Are We There Yet?

In May, it seemed like whenever we listened to contributors on CNBC, we would hear someone say, it is the bottom, and it is time to buy. We are reminded of our children when they were young on a car trip, and they would start asking after 30 minutes, “Are we there yet?” Bottoms and tops are visible only in retrospect and picking such spots doesn’t fit into our investment process. We focus instead on different factors, especially risk/reward. In the current environment, we remain especially vigilant. On the other hand, the outlook for most shipping segments continues to be positive.

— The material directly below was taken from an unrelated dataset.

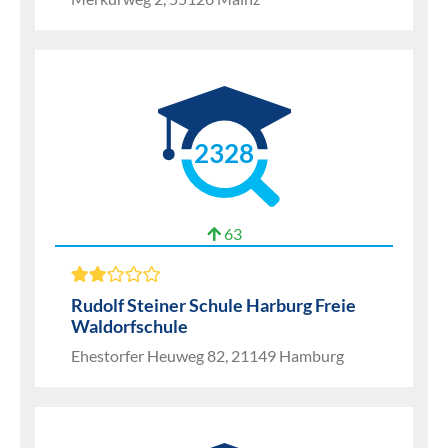
2328
63
Rudolf Steiner Schule Harburg Freie
Waldorfschule
Ehestorfer Heuweg 82, 21149 Hamburg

We should get much news about shipping in the next 30 days, too. Posidonia Week begins in Athens for the first time in three years on June 6th, with exhibitions from Monday June 6 to Friday June 10, 2022. Marine Money Week follows in New York from June 21 to June 23, 2022.    It is hard to believe that the last time the industry met, the big debate was over scrubbers. Given that the spread between HFO/VLSFO today is $287 per metric ton and the break even for scrubbers at the time was $50 per metric ton, in retrospect, owners didn’t need to worry. One big question currently – will shipyards located in the Far East further delay the delivery of ships contracted at lower levels or cancel existing orders? TradeWinds News reported on May 20th that South Korean shipyards indicated they are struggling to come to terms with the recent doubling of steel and the other shipbuilding costs. We would expect Chinese yards to have similar issues. In the same article, DSME reported that prices on LNG carriers have increased to $224 million from less than $200 million a year ago. No matter what happens, in the short term, the existing fleet will be worth more, and the day of reckoning – when dry bulk and tanker owners start ordering new ships again – is postponed

We continue to like the risk/reward on offer in product tankers. Let’s begin with the UK. We are stupefied by Boris Johnson’s energy policy. His government has just instituted a windfall profits tax on energy companies. The UK’s fundamental energy issue is that they have moved too quickly to decarbonize, without having the necessary renewable or nuclear power in place. It has been exacerbated by their dependence on Russia for 25% of their distillates. The windfall tax will likely mean less North Sea oil exploration, exacerbating shortages over time and increasing the need for distillate imports. In the US we see similar policy challenges. The Northeast has insufficient diesel stocks, currently at 40-year lows. Distillates are also in backwardation, which means it is more profitable for a refiner to put diesel on a boat to Europe or Latin America and get the price immediately than send it from the Gulf Coast to New York on the Colonial Pipeline to arrive 18.5 days later. If the Administration were to suspend the Jones Act temporarily, it would improve distillate availability in New York and New England. However, such a move would be opposed by shipyards, US flag shipowners, and organized labor. The Administration would rather request that OPEC increase production or explore reopening closed refineries, which would take years. It means that there is no easy fix globally unless the EU starts buying distillates from Russia again. In the US, we expect to hear solutions such as windfall profit taxes in the US and calls to ban US oil exports. It should mean demand for product tankers will continue to be high, favoring shipping companies with product tanker exposure.